┌──

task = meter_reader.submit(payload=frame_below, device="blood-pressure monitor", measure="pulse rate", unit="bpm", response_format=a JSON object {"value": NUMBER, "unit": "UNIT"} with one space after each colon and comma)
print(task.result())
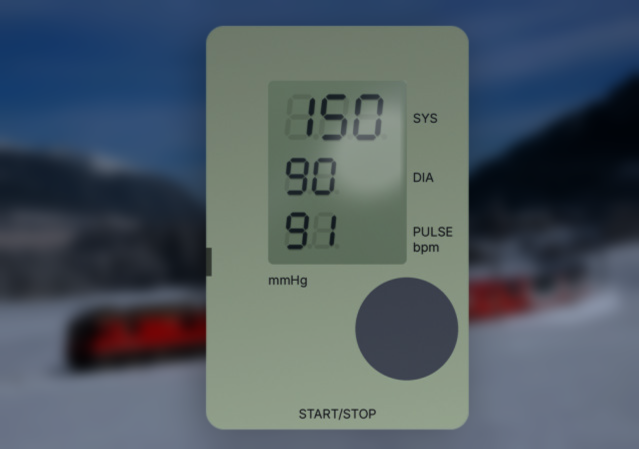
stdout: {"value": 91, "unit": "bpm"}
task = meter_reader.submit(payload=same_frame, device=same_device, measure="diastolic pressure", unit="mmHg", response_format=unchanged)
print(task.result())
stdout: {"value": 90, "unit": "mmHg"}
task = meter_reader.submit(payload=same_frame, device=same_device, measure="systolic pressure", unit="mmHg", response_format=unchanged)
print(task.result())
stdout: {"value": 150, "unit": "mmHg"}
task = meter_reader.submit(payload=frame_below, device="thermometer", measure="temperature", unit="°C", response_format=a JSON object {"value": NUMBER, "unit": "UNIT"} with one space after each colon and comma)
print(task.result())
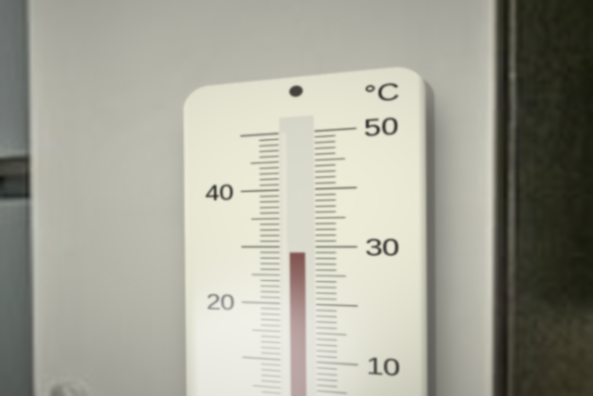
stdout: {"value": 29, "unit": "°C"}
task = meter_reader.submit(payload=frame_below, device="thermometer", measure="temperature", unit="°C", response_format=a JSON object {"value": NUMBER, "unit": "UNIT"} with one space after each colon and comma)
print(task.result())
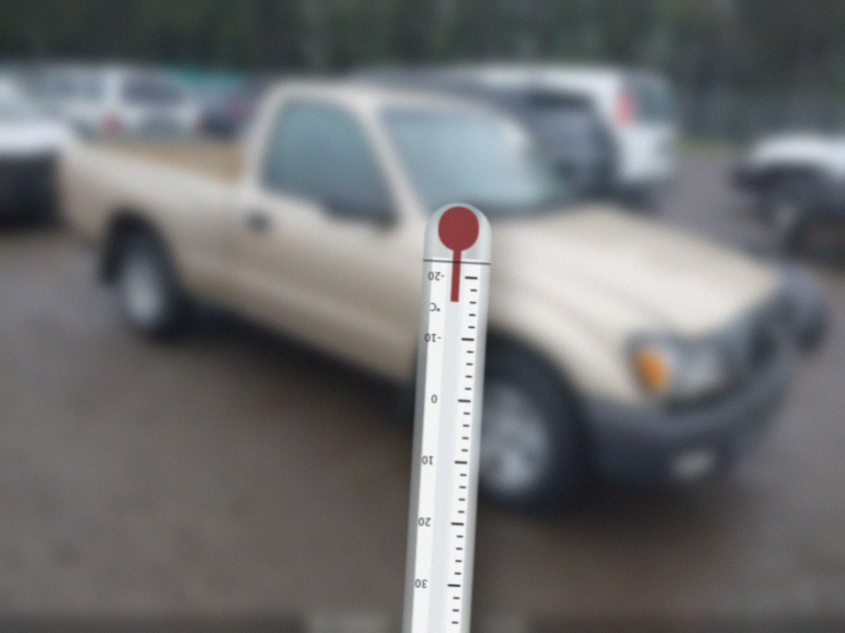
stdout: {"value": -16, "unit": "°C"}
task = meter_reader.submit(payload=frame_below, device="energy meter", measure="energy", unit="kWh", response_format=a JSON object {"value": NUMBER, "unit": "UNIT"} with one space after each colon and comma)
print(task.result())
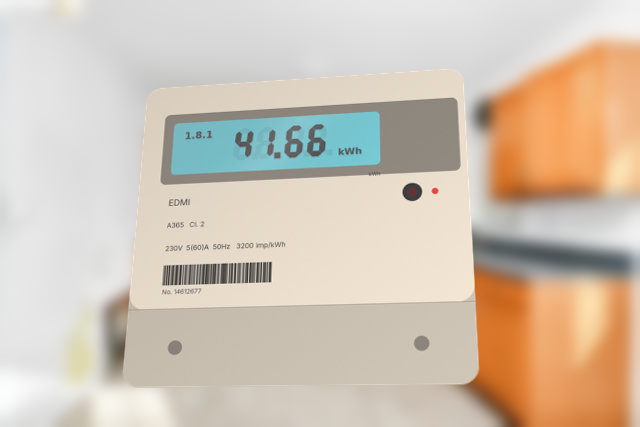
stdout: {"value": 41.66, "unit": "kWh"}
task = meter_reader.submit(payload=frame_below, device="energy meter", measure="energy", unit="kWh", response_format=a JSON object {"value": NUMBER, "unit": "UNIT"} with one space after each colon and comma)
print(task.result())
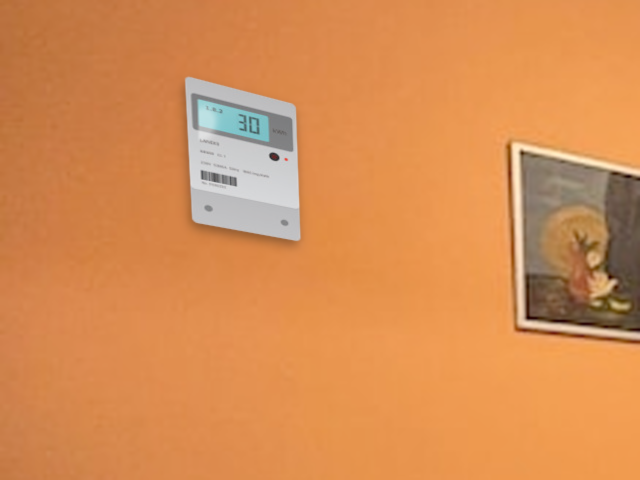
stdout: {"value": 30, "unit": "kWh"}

└──

→ TRY IT
Pick out every line in the listing above that contains the string "device" with the same capitalization, and copy each of those lines.

→ YOUR RESPONSE
task = meter_reader.submit(payload=frame_below, device="blood-pressure monitor", measure="pulse rate", unit="bpm", response_format=a JSON object {"value": NUMBER, "unit": "UNIT"} with one space after each colon and comma)
task = meter_reader.submit(payload=same_frame, device=same_device, measure="diastolic pressure", unit="mmHg", response_format=unchanged)
task = meter_reader.submit(payload=same_frame, device=same_device, measure="systolic pressure", unit="mmHg", response_format=unchanged)
task = meter_reader.submit(payload=frame_below, device="thermometer", measure="temperature", unit="°C", response_format=a JSON object {"value": NUMBER, "unit": "UNIT"} with one space after each colon and comma)
task = meter_reader.submit(payload=frame_below, device="thermometer", measure="temperature", unit="°C", response_format=a JSON object {"value": NUMBER, "unit": "UNIT"} with one space after each colon and comma)
task = meter_reader.submit(payload=frame_below, device="energy meter", measure="energy", unit="kWh", response_format=a JSON object {"value": NUMBER, "unit": "UNIT"} with one space after each colon and comma)
task = meter_reader.submit(payload=frame_below, device="energy meter", measure="energy", unit="kWh", response_format=a JSON object {"value": NUMBER, "unit": "UNIT"} with one space after each colon and comma)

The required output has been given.